- [INSTRUCTIONS TO FOLLOW]: Somewhere below are a line with "She rolled her" and a later line with "May nodded and". Output exactly those lines and all lines between them.

(Collected data)
☆ ☆ ☆
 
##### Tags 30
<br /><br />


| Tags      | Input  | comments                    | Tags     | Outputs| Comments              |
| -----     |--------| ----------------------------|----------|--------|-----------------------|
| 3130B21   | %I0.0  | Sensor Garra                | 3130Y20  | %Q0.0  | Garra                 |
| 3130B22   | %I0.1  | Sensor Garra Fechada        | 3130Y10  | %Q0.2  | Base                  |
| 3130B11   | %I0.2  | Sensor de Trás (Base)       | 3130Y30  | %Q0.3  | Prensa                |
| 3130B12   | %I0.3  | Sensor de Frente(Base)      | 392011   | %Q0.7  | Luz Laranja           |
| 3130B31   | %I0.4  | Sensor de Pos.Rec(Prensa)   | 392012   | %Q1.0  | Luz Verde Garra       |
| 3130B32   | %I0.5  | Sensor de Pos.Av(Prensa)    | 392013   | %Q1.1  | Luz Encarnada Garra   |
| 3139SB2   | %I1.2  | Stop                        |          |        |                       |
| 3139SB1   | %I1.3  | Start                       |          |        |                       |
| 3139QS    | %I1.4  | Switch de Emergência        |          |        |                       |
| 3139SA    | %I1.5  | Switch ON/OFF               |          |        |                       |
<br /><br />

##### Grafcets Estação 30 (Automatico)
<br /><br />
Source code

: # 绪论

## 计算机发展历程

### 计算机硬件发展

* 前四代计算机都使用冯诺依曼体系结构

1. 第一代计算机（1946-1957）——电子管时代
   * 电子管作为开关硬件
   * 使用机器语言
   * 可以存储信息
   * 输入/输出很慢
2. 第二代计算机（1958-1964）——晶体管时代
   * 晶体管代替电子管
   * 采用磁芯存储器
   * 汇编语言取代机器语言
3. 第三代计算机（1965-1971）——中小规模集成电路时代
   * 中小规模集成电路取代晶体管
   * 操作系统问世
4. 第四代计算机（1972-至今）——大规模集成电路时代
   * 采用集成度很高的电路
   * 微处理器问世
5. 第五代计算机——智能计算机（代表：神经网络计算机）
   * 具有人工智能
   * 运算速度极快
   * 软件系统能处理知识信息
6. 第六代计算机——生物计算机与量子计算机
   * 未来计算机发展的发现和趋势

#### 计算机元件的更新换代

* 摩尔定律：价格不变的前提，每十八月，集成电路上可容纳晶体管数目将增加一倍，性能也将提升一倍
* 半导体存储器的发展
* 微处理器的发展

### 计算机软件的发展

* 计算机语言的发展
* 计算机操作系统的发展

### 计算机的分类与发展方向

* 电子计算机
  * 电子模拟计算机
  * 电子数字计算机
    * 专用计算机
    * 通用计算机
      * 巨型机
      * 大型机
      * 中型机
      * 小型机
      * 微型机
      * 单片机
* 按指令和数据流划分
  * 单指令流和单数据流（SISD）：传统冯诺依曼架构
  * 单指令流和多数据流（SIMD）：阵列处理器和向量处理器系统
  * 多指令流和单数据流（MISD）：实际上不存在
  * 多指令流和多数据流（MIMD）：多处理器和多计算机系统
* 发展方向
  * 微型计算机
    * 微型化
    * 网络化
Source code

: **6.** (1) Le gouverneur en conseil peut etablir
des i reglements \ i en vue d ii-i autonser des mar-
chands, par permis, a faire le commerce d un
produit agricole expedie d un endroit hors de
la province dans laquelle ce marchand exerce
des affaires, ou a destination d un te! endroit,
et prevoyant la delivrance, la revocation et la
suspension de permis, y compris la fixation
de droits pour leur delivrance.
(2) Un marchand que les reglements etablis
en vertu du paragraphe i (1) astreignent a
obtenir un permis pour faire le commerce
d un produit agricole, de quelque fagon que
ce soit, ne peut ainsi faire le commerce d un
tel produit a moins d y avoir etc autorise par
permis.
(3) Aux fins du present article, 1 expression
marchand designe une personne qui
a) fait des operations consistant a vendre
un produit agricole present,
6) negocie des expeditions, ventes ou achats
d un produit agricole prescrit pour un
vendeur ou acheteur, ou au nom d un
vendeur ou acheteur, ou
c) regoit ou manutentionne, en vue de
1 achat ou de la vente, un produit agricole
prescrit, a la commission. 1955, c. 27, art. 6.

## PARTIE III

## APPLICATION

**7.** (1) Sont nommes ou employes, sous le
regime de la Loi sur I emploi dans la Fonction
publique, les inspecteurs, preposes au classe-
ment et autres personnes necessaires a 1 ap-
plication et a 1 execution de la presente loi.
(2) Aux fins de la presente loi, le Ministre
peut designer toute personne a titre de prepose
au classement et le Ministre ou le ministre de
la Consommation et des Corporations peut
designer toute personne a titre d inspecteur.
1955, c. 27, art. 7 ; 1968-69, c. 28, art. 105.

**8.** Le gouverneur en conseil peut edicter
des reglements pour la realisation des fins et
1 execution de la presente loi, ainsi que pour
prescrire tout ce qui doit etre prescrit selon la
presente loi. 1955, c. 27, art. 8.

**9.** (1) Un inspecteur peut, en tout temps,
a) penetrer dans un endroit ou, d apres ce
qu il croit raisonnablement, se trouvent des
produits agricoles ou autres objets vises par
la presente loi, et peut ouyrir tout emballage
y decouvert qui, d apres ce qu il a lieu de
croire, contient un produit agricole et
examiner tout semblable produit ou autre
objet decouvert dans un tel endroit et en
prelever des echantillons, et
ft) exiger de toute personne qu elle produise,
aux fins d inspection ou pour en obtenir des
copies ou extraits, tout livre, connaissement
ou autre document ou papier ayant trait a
☆ ☆ ☆
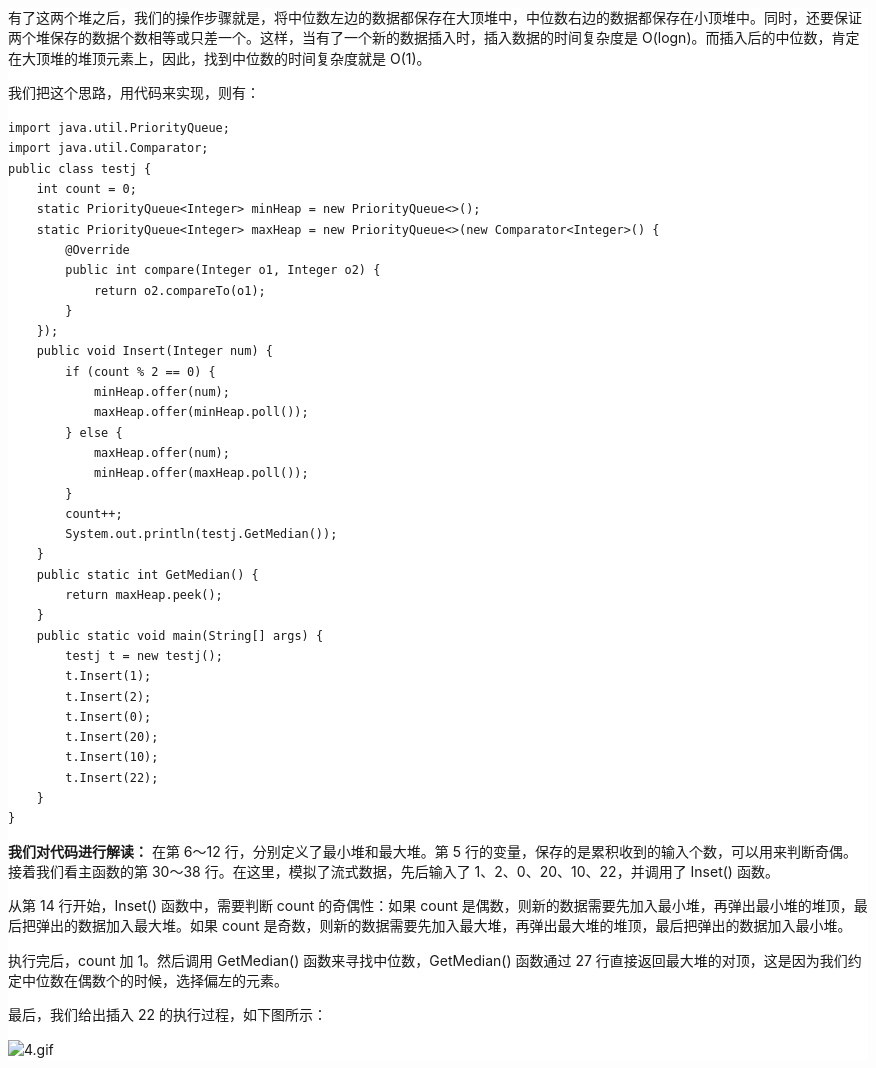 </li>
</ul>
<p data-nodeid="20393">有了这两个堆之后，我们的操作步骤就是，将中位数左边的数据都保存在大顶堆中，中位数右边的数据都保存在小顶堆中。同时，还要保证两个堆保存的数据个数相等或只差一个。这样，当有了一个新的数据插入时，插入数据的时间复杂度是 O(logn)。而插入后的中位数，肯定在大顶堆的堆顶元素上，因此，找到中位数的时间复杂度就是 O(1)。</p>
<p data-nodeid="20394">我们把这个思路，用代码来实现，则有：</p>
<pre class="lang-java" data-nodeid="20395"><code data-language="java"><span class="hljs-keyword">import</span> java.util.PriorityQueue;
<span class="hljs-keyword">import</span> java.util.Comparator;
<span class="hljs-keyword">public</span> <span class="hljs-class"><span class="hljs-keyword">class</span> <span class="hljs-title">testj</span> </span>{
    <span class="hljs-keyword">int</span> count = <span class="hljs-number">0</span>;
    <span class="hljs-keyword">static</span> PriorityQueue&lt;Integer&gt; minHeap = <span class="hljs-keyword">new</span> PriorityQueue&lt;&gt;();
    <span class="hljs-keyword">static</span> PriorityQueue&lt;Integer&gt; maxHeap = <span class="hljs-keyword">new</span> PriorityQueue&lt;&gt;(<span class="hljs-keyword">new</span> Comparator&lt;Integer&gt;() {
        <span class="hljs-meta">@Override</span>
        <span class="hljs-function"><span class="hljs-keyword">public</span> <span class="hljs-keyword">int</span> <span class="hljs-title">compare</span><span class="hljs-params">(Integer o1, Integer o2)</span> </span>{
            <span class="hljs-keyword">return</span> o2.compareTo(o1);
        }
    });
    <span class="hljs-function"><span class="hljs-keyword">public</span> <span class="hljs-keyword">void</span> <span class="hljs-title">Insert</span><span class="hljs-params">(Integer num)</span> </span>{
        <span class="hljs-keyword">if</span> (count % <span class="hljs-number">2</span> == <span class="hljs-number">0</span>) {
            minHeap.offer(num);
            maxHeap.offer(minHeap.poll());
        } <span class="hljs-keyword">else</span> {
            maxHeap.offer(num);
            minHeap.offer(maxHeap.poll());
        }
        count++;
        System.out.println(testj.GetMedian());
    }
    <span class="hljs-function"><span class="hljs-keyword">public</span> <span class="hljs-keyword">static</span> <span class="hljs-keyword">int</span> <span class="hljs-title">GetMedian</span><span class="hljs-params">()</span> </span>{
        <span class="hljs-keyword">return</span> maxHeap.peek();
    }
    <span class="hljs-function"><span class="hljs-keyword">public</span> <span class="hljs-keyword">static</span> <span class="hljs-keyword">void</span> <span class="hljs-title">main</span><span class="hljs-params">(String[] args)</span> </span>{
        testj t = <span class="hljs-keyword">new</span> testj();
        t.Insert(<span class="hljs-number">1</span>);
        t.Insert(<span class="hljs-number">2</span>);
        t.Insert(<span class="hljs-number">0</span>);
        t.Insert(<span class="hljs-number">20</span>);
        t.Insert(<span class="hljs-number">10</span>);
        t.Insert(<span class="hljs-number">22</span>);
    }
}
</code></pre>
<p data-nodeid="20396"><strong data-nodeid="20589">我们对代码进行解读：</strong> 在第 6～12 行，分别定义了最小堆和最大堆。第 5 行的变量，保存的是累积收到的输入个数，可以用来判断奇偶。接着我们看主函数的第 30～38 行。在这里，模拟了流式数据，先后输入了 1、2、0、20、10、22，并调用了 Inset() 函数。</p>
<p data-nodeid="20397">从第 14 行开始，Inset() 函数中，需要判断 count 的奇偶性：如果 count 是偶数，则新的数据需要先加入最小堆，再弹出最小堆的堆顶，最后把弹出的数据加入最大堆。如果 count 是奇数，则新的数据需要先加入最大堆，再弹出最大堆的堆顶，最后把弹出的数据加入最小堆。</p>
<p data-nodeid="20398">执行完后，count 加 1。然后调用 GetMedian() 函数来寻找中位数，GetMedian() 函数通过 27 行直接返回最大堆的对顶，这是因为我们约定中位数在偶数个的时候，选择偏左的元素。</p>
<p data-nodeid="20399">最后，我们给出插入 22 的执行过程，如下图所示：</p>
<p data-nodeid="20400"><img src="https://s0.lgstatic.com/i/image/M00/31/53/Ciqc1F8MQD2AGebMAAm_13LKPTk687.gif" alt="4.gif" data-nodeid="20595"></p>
☆ ☆ ☆
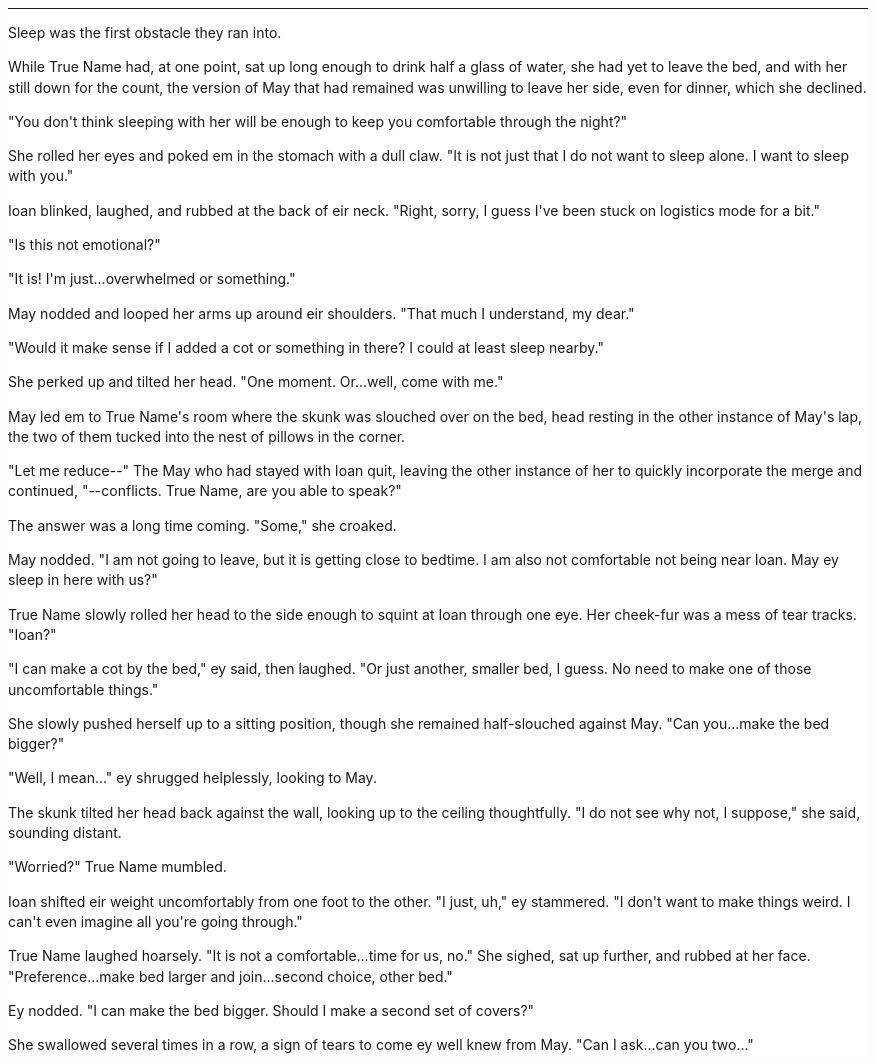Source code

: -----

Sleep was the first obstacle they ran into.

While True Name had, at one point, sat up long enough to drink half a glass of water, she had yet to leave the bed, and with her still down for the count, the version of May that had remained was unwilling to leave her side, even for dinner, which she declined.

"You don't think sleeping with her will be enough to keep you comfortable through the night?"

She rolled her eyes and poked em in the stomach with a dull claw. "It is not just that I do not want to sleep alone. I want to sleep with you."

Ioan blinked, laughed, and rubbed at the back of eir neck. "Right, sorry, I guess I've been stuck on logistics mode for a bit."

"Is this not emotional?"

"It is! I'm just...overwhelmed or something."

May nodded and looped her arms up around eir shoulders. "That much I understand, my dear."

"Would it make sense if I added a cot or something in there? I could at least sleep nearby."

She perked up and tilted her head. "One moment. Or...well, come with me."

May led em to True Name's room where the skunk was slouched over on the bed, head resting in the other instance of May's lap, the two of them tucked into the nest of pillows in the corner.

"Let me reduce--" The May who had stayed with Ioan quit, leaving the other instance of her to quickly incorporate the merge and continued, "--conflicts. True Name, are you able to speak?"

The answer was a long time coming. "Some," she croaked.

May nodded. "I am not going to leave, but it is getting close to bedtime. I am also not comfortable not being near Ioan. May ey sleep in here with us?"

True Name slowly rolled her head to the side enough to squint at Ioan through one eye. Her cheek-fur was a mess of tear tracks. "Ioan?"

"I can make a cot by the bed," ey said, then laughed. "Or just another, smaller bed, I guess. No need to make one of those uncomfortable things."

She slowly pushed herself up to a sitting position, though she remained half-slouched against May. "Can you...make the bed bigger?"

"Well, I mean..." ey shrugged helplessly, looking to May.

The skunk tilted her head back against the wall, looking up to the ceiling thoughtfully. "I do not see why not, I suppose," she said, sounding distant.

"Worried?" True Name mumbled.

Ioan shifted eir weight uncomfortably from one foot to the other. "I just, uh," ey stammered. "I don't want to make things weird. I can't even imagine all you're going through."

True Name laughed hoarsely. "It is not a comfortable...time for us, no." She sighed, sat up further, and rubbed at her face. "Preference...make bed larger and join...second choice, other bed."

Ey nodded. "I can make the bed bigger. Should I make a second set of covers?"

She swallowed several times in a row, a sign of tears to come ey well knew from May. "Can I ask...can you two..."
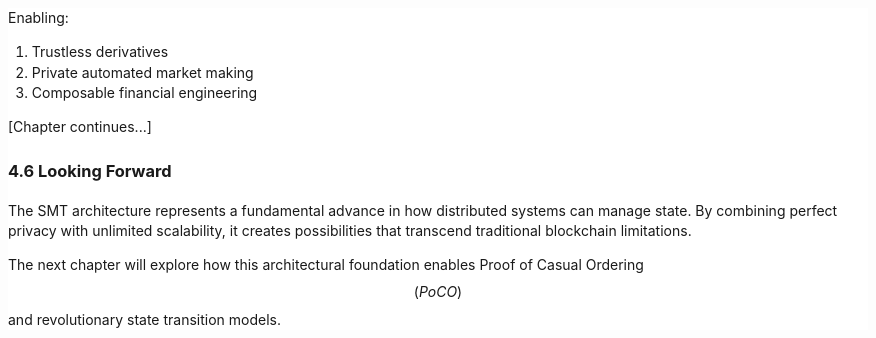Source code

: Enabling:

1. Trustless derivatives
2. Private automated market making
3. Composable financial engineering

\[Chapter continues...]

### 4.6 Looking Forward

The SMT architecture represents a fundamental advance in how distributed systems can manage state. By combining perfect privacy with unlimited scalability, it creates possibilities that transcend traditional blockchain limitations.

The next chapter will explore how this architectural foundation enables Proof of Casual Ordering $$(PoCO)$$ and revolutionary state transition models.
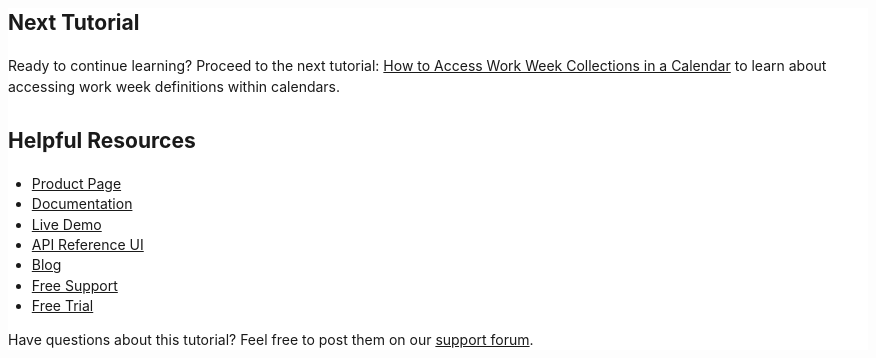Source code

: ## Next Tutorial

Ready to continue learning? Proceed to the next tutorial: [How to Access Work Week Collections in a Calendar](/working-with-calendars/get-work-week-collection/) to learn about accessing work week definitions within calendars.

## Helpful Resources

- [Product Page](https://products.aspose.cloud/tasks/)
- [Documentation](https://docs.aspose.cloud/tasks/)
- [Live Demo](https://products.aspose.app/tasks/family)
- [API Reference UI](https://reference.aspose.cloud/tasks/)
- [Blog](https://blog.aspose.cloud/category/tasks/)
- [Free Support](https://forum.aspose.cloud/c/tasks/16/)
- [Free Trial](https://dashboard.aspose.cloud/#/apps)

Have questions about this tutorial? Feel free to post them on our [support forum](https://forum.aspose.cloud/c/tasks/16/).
☆ ☆ ☆
- [SOLUTION TO THE PROBLEM]:
She rolled her eyes and poked em in the stomach with a dull claw. "It is not just that I do not want to sleep alone. I want to sleep with you."

Ioan blinked, laughed, and rubbed at the back of eir neck. "Right, sorry, I guess I've been stuck on logistics mode for a bit."

"Is this not emotional?"

"It is! I'm just...overwhelmed or something."

May nodded and looped her arms up around eir shoulders. "That much I understand, my dear."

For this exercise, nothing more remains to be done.